SDG 16 is one of the key SDGs to promote human security. It sets us the goal to promote peaceful and inclusive societies for sustainable development, provide access to justice for all and build effective, accountable and inclusive institutions at all levels.

UNDP, as the UN’s development arm is undertaking much of this work. Its interventions on the ground are designed to support the rule of law, build sustainable state institutors and foster security and resilience. By doing so, we are contributing to individual’s ability to thrive and prosper, to live in peace and free from fear.

Achieving human security – as with the SDGs - requires close cooperation amongst various stakeholders including states, international organizations, business, civil society and academia.

This is, I know, a belief that JICA shares with us. Madam Sadako Ogata, a former head of JICA, stressed that human security meant both protecting and empowering people and I am proud that we continue to cooperate with JICA to achieve this around the world.

Japan’s significant contributions to the Global Fund are critical to ending AIDS, tuberculosis and malaria as epidemics - this tangible contribution represents a snapshot of how they are using multilateralism to bring positive change at the micro-, human-level.

Moreover, TICAD continues to demonstrate the importance of a multilateral approach that advances human rights - one of the core tenets of the human security approach.
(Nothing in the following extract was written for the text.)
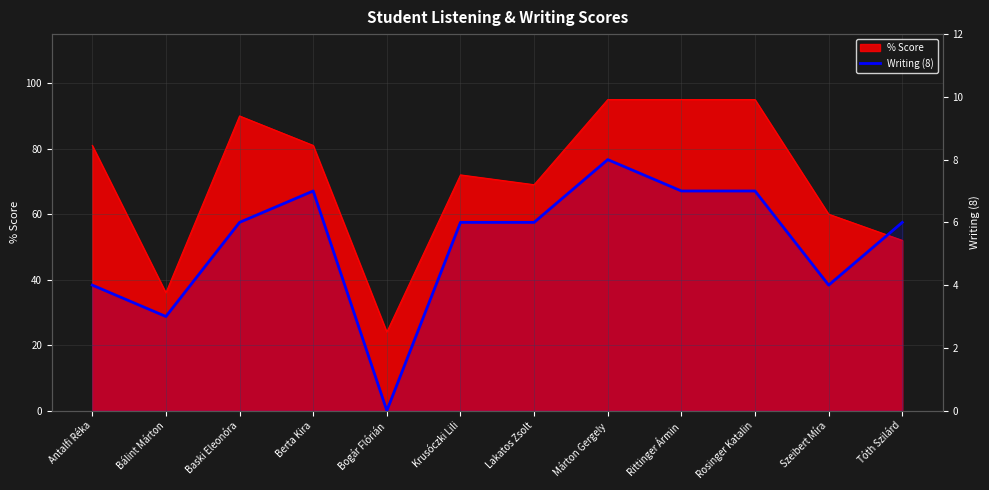

Is it true that the value at Berta Kira is 4?

False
Following on from TICAD 6 – which was of great significance as it was the first time that TICAD was be held on the African soil – the upcoming TICAD 7 will serve as a further critical juncture.

UNDP’s practical promotion of human security

Promoting human security is integral to UNDP’s approach to supporting countries achieve their development aspirations.

UNDP’s Strategic Plan recognizes that inclusive and accountable governance systems and processes are vital building blocks to drive structural transformations and the fact that building resilience to the impact of disasters and emergencies is crucial to supporting sustainable development and human security.

The UN Human Security Trust Fund finances programmes that translate the human security approach into practical actions - providing concrete and sustainable benefits to vulnerable people and communities threatened in their survival, livelihood and dignity.

UNDP has been one of the largest implementers of the Trust Fund – receiving over $150 million and participating in over 100 programmes.

As we celebrate the 20th Anniversary of the Fund this year, I would like to sincerely thank the Government of Japan, which led the establishment of the Fund. Japan has contributed continuously to this fund since then which has allowed UNDP to bring concrete results to people on the ground.

For example:

·         In Costa Rica and Panama - a joint programme between UNDP, IOM, UNFPA and UNICEF is supporting local and national authorities to develop an effective cross-border strategy - as indigenous groups from western Panama cross into Costa Rica in search of seasonal employment. The programme has strengthened the economic, food and health security of these vulnerable groups in Panama.

·         In Ethiopia’s Gambella Regional State, UNDP, in cooperation with other UN agencies, and with great support from Japan, has worked to enhance the resilience of internally displaced persons as well as refugee-hosting communities.

·         In Afghanistan, UNDP is promoting alternative livelihoods to opium cultivation for 230,000 people by strengthening community-based local production and marketing of high-value crops, such as apples, pomegranates, pistachios and grapes.

Closing

From Costa Rica to Ethiopia to Afghanistan - across 170 countries - UNDP is proud to work with governments and the UN system to make human security a reality, widening opportunities for people in order to allow them to fulfill their full potential.

I will close with a special thanks to the tremendous cooperation we have had – and will continue to have – with Japan on this vital work.

We are very proud to be able to continue to help advance both human security and the 2030 Agenda to deliver a fairer and a more secure future for all.